Zunächst wurden noch einmal Ausschnitte des Ärgernisses auf jenem Parteitag gezeigt. Für alle, die es nicht mitbekommen haben: Es ging um Christian Lindners Worte anlässlich der Verabschiedung der Generalsekretärin Linda Teuteberg:

Lindner: „Ich denk gerne daran, Linda, dass wir in den vergangenen 15 Monaten ungefähr 300 Mal – ich hab mal so grob überschlagen – ungefähr 300 Mal den Tag zusammen begonnen haben.“

(Lindner schaut erwartungsvoll ins Publikum, schließlich gibt es ein paar Lacher. Blende auf Linda Teuteberg, die beschämt zu Boden blickt.)

Lindner: „Ja, ich spreche über unser tägliches morgendliches Telefonat zur politischen Lage, nicht, was ihr jetzt denkt.“

„Irgendetwas zwischen schlechtem Benehmen und Selbstgefälligkeit“

Moderatorin Anke Plättner fragt nun reihum die Gäste, was sie davon halten und beginnt mit Sawsan Chebli.

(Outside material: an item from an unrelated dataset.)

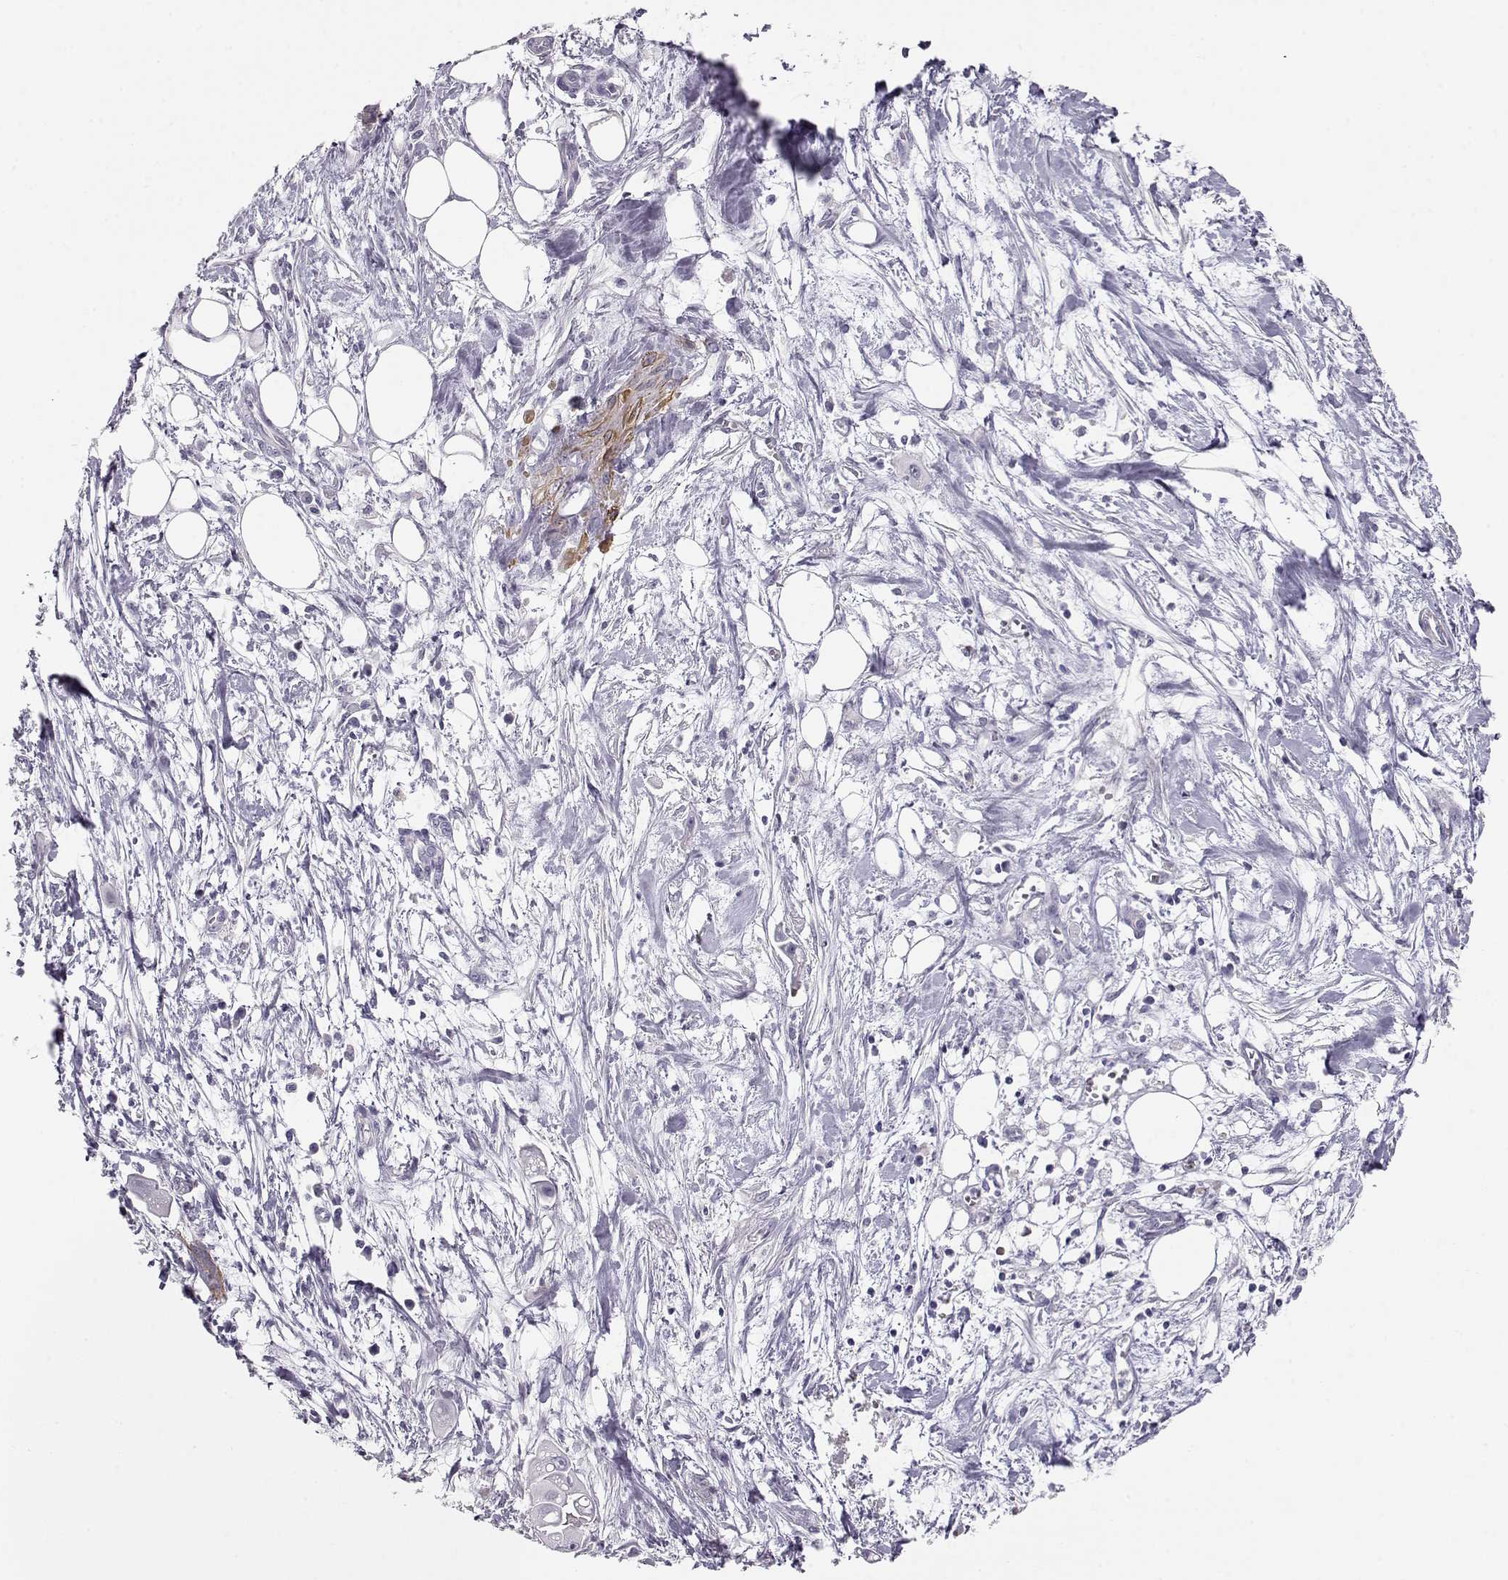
{"staining": {"intensity": "negative", "quantity": "none", "location": "none"}, "tissue": "pancreatic cancer", "cell_type": "Tumor cells", "image_type": "cancer", "snomed": [{"axis": "morphology", "description": "Adenocarcinoma, NOS"}, {"axis": "topography", "description": "Pancreas"}], "caption": "Protein analysis of pancreatic adenocarcinoma displays no significant staining in tumor cells.", "gene": "SLITRK3", "patient": {"sex": "male", "age": 50}}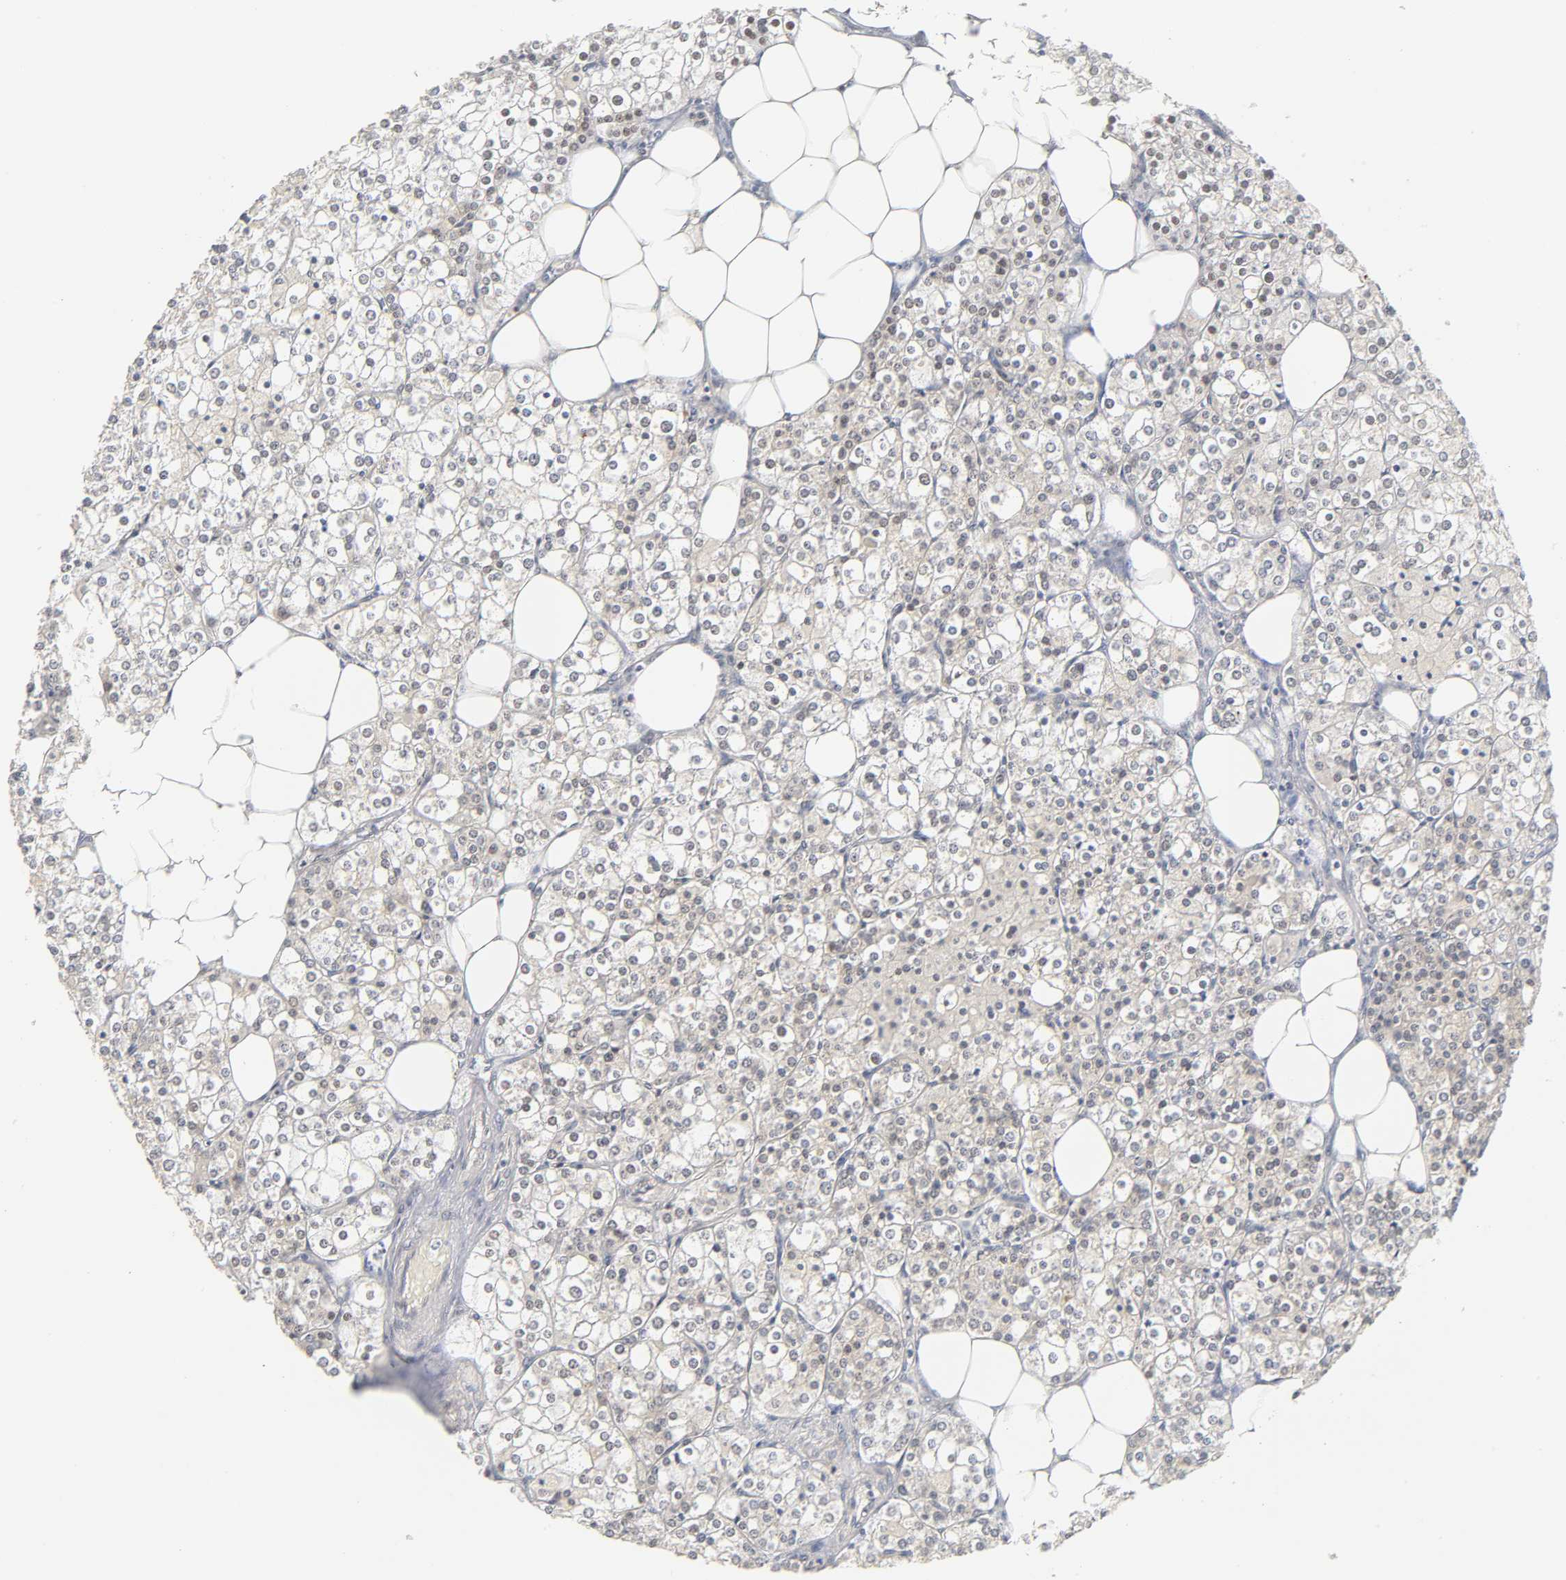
{"staining": {"intensity": "strong", "quantity": ">75%", "location": "nuclear"}, "tissue": "parathyroid gland", "cell_type": "Glandular cells", "image_type": "normal", "snomed": [{"axis": "morphology", "description": "Normal tissue, NOS"}, {"axis": "topography", "description": "Parathyroid gland"}], "caption": "Immunohistochemistry (IHC) image of normal parathyroid gland: parathyroid gland stained using immunohistochemistry displays high levels of strong protein expression localized specifically in the nuclear of glandular cells, appearing as a nuclear brown color.", "gene": "ILKAP", "patient": {"sex": "female", "age": 63}}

Sawsan Chebli: „Der Fall Lindner zeigt ganz deutlich, dass den meisten Männern gar nicht bewusst ist, wenn sie sexistische Bemerkungen machen und dass dieser unterschwellige Sexismus da ist, ohne dass ich ihn jetzt (als) Sexisten bezeichnen würde. Das ist ganz häufig so, dass wir in einer Gesellschaft leben, in der Sexismus inzwischen Alltag ist für viele Frauen. Sexistische Anfeindungen, sexistische Bemerkungen, Und viel Frauen schlucken das runter, sagen nichts, schweigen (…) Dieser Fall zeigt, dass wir wegkommen müssen von der Einzelfallbetrachtung von Sexismus hin zu der Frage: Wie können wir eigentlich Männer einbinden? (…) Alleine schaffen wir Frauen das eben nicht.“

Als nächstes wird Wolfgang Bosbach von der Moderatorin gefragt, ob er den Witz gut fand. Seine Antwort lautet:

Wolfgang Bosbach: „Also ich konnte da schon deshalb nicht drüber lachen, weil er 2017 eine ganz ähnliche Bemerkung gemacht hatte (…) damals ging es allerdings nicht um Frau Teuteberg, sondern um Claudia Roth. Auch damals konnte das Publikum nicht lachen, so ähnlich war es jetzt auch. Christian Lindner ist ein Profi, er hätte eigentlich wissen müssen, was aus einer solchen Bemerkung abgeleitet werden kann. Aber ich bin ganz sicher, dass er selber das nicht als sexistische Bemerkung machen wollte (…) Ich persönlich halte das allerdings nicht für einen Skandal. Es gibt Dinge, über die kann ich mich mehr aufregen.“

Moderatorin Anke Plättner fragt Birgit Kelle, ob sie die Aufregung, die dieser Vorfall auslöste, verstehen könne.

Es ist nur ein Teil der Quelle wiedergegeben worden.